Investissement environnemental à Cacouna - La solution la plus coûteuse et la moins efficace a été retenue

Le digesteur anaérobique qui a été inauguré en grande pompe par les premiers ministres du Québec et du Canada à Rivière-du-Loup avant-hier était le dernier choix de l'«étude de faisabilité technique et économique» réalisée à la fin de 2007 par cette MRC et ses consultants, Collectivités écologiques du Bas-Saint-Laurent.

C'est ce qui ressort en effet du document demeuré confidentiel jusqu'ici, qu'a obtenu Le Devoir d'une source bien informée.

Selon cette étude payée par la MRC, c'est le système de compostage des résidus mixtes à la ferme, soit à ciel ouvert sur de petites plates-formes bétonnées, qui avait obtenu alors la plus haute note, soit 81 %. Mais cette solution, que proposaient les agriculteurs de la région à la suite d'un projet-pilote en 2006 au Kamouraska, avait comme inconvénient d'être peu adaptée aux déchets organiques des municipalités de plus de 2000 personnes, comme Rivière-du-Loup. C'était aussi la solution la moins chère, avec des coûts de 15 à 20 $ la tonne.

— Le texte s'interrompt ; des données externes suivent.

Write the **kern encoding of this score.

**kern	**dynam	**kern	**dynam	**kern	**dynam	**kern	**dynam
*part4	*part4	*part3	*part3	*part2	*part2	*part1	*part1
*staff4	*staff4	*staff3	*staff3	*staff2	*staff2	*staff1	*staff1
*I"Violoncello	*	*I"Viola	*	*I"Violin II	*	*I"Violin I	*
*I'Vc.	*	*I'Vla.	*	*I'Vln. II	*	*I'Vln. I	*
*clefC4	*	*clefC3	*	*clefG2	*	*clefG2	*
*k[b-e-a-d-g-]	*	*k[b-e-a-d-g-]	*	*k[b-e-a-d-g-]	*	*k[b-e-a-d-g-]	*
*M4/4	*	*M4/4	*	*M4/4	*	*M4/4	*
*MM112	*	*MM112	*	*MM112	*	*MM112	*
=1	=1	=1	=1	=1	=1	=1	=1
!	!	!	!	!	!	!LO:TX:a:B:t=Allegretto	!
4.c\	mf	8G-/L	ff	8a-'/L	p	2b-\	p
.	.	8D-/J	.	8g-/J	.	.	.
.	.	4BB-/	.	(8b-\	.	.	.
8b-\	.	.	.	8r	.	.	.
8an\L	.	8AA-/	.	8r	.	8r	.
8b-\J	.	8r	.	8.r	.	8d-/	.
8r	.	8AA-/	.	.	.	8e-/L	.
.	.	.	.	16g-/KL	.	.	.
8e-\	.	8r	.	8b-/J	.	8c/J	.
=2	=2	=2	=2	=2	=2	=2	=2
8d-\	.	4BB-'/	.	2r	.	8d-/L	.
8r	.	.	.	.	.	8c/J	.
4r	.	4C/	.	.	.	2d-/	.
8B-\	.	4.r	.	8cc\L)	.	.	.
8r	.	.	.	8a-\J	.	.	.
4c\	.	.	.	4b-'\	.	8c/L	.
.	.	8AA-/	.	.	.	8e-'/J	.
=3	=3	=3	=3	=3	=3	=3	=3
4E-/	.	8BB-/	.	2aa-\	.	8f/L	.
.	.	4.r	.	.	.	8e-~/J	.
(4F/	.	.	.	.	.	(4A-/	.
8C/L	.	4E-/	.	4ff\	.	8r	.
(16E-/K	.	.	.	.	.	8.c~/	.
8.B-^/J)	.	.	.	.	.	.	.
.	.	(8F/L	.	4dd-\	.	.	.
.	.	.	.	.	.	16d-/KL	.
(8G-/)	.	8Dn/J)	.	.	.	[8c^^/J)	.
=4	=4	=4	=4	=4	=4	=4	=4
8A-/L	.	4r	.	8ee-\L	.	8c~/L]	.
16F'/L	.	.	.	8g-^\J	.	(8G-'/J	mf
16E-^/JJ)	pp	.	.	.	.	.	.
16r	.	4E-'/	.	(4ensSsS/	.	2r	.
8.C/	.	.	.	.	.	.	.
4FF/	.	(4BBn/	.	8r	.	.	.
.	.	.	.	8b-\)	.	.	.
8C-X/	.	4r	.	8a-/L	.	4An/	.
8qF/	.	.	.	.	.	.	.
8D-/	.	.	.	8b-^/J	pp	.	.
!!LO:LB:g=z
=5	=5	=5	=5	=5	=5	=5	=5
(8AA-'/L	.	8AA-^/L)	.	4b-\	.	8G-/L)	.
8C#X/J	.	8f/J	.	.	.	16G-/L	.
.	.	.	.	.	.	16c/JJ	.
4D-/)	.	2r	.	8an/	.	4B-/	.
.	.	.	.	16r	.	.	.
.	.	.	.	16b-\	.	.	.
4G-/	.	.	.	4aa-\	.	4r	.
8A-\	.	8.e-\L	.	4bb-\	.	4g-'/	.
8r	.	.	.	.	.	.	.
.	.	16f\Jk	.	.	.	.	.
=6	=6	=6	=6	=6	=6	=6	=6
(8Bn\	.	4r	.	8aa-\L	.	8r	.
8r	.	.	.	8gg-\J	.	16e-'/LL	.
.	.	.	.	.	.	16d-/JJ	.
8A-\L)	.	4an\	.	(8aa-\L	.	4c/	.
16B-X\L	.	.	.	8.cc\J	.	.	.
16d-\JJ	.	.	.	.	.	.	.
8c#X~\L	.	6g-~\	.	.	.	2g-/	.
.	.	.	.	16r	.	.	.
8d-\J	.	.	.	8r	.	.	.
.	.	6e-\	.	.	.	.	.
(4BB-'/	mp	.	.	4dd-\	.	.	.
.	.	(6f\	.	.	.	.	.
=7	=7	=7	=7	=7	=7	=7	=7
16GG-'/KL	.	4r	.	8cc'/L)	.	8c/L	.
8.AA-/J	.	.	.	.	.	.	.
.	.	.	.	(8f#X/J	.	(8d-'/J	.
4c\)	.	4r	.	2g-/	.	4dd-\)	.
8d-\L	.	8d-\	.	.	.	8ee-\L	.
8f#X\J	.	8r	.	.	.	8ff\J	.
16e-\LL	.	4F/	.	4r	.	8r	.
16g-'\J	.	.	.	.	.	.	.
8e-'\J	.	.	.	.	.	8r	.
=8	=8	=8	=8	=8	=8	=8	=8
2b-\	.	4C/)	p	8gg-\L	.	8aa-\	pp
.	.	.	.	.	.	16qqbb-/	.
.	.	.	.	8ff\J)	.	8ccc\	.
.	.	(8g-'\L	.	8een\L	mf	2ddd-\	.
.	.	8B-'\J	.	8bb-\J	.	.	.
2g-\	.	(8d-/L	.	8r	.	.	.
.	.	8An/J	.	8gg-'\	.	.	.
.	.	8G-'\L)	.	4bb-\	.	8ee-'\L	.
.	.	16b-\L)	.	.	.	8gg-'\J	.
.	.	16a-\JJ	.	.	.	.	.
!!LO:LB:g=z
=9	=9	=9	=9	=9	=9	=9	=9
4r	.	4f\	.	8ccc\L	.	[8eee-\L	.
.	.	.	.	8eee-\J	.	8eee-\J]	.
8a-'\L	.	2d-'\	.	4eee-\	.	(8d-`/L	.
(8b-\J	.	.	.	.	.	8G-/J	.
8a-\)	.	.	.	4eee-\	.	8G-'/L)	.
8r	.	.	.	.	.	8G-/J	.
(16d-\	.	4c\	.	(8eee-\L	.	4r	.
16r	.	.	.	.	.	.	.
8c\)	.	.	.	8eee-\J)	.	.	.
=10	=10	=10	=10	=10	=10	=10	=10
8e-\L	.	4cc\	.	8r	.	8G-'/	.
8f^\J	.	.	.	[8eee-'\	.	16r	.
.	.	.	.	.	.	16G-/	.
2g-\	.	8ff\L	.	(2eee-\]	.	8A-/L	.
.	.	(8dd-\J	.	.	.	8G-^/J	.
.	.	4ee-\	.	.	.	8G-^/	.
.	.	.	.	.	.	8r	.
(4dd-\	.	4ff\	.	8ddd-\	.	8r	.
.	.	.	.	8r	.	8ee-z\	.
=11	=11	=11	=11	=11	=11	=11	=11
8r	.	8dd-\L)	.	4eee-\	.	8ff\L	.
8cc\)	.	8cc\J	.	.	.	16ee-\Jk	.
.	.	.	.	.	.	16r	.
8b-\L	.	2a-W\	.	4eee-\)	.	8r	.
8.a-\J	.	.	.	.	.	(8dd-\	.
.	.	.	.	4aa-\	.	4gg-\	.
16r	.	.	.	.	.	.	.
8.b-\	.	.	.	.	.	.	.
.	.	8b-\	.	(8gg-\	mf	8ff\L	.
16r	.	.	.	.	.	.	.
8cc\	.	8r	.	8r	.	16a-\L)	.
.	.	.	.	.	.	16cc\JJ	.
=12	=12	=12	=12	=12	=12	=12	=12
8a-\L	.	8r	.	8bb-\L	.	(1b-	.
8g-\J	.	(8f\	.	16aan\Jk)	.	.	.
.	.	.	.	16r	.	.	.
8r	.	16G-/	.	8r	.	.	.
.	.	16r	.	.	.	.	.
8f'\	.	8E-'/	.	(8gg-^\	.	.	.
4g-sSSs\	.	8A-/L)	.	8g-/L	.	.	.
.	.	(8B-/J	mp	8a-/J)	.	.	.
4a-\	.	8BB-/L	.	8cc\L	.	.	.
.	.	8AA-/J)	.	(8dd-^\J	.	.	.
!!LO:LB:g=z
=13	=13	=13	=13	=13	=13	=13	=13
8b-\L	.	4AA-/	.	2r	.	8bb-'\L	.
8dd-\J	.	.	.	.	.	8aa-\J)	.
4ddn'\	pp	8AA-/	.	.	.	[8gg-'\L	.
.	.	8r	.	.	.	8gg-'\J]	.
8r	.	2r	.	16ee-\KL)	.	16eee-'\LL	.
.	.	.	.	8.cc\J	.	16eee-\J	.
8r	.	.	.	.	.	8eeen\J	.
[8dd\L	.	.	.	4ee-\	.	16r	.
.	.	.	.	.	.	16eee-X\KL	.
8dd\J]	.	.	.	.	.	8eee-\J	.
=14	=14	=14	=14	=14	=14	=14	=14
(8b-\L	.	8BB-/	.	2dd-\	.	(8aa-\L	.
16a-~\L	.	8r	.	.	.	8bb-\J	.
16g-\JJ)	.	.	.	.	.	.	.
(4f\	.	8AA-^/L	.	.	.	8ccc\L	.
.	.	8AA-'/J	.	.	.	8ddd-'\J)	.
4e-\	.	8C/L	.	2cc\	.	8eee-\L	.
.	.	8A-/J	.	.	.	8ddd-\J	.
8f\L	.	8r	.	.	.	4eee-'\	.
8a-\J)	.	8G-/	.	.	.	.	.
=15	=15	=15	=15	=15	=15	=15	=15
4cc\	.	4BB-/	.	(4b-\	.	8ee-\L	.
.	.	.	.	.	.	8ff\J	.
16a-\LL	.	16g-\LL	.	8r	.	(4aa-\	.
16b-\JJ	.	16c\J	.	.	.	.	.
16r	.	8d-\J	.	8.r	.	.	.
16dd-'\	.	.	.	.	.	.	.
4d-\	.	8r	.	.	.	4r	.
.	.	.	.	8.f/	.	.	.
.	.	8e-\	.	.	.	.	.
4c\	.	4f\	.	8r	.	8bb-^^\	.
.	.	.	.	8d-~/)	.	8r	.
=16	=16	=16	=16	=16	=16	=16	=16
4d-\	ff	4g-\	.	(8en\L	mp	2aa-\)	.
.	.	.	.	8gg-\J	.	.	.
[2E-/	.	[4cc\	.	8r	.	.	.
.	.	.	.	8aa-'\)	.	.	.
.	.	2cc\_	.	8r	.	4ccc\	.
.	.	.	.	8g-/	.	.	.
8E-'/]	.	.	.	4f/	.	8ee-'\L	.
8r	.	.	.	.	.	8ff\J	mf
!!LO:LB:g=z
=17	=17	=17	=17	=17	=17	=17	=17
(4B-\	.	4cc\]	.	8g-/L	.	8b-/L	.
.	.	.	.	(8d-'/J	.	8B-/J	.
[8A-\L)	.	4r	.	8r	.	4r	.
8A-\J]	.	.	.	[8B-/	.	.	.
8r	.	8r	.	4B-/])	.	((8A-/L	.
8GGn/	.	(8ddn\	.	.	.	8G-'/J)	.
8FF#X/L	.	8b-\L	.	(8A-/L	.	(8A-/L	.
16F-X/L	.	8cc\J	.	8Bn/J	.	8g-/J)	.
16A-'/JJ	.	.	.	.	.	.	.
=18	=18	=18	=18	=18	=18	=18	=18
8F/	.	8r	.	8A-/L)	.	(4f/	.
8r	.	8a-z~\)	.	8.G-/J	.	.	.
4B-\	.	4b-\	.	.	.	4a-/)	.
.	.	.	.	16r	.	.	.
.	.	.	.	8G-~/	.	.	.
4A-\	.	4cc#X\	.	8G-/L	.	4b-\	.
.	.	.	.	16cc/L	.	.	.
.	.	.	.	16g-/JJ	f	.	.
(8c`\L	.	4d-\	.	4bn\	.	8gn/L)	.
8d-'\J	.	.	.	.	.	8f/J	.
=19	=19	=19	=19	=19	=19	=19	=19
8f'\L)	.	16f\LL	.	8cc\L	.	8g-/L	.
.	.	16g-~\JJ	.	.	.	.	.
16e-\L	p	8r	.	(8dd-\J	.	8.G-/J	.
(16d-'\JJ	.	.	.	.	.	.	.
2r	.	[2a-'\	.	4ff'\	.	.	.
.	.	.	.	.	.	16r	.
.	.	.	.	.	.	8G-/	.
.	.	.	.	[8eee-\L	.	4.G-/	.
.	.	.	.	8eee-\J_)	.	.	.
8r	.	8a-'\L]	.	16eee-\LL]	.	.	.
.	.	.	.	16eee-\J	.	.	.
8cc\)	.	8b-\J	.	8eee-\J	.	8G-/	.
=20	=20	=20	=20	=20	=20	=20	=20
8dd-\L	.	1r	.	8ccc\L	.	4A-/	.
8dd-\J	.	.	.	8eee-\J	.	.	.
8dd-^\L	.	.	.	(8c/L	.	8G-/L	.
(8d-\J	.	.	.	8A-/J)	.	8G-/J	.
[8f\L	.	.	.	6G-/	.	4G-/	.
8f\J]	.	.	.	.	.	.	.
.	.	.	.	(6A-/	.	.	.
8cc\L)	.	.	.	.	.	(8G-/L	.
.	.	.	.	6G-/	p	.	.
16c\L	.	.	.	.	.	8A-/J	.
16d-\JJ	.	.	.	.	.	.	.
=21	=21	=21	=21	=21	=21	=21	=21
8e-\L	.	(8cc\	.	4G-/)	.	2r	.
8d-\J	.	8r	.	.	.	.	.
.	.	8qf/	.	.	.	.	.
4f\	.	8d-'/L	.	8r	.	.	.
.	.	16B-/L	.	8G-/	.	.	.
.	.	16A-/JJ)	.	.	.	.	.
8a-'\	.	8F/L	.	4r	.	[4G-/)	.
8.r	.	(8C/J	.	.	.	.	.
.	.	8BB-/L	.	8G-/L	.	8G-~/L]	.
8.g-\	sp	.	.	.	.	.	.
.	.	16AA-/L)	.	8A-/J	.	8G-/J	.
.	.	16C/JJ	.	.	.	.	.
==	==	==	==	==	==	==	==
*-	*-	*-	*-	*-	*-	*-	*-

Mais c'est une solution assez similaire, soit le compostage aérobique (à l'air libre) sur une vaste plate-forme installée près du site d'enfouissement de la MRC à Rivière-des-Vases, que proposait l'étude de faisabilité de la MRC. Cette solution permettait de traiter les déchets des 13 municipalités avec un maximum de gains environnementaux, économiques et sociaux. Globalement, cette solution recevait un pointage de 79 %. En plus de traiter les boues d'épuration municipales, son coût de revient se situait entre 35 et 40 $ la tonne.

Quant à la digestion anaérobique finalement choisie et financée par Québec et Ottawa, elle permet de composter les déchets organiques dans une sorte d'étuve géante en l'absence d'air. Mais cette solution obtenait le plus bas pointage, soit 71 %. Son coût de revient à la tonne était un des plus élevés, soit entre 65 et 70 $ la tonne si les biogaz n'étaient pas vendus, et autour de 50 $ la tonne s'ils l'étaient. Ils ne seront pas vendus finalement, mais utilisés dans les camions à déchets en remplacement du pétrole.

Le coût de construction prévu à l'époque, soit entre 2 et 3 millions selon l'évaluation de la firme Envirogaz, est finalement passé à 14,5 millions en deux ans, selon les investissements confirmés par les premiers ministres Jean Charest et Stephen Harper mardi. C'est pourtant la même firme, soit Envirogaz, qui est devenue la partenaire des municipalités de la région, qui détiendront ensemble 51 % des actions de la société mixte ainsi créée. Le futur digesteur anaérobique ne pourra que marginalement traiter des boues d'épuration municipales, confirmait de son côté le directeur général de la MRC, Raymond Duval.

Ce dernier, surpris d'apprendre qu'un exemplaire de son étude de faisabilité se trouvait entre les mains du Devoir, ne se rappelait pas que le scénario d'Envirogaz arrivait au dernier rang des solutions évaluées dans sa propre étude. Vérification faite, il en a convenu, mais il ne pouvait expliquer comment la solution d'Envirogaz était passée en deux ans de la queue à la tête de la liste.

«Vous m'étonnez moi-même, a-t-il dit. Qu'est-ce qui explique ça? Je ne puis l'expliquer maintenant. On a dû compléter ou refaire cette analyse. En toute candeur, je suis incapable d'expliquer le changement en question.»

M. Duval a promis qu'il nous reviendrait cependant avec la réponse, d'autant plus que le prix de la solution retenue a été multiplié par quatre en deux ans.

Le digesteur anaérobique retenu pourra traiter 20 000 tonnes de déchets organiques par année. La MRC produit en milieu résidentiel près de 8000 tonnes de déchets organiques et près de 19 000 tonnes du côté de ses industries, commerces et institutions.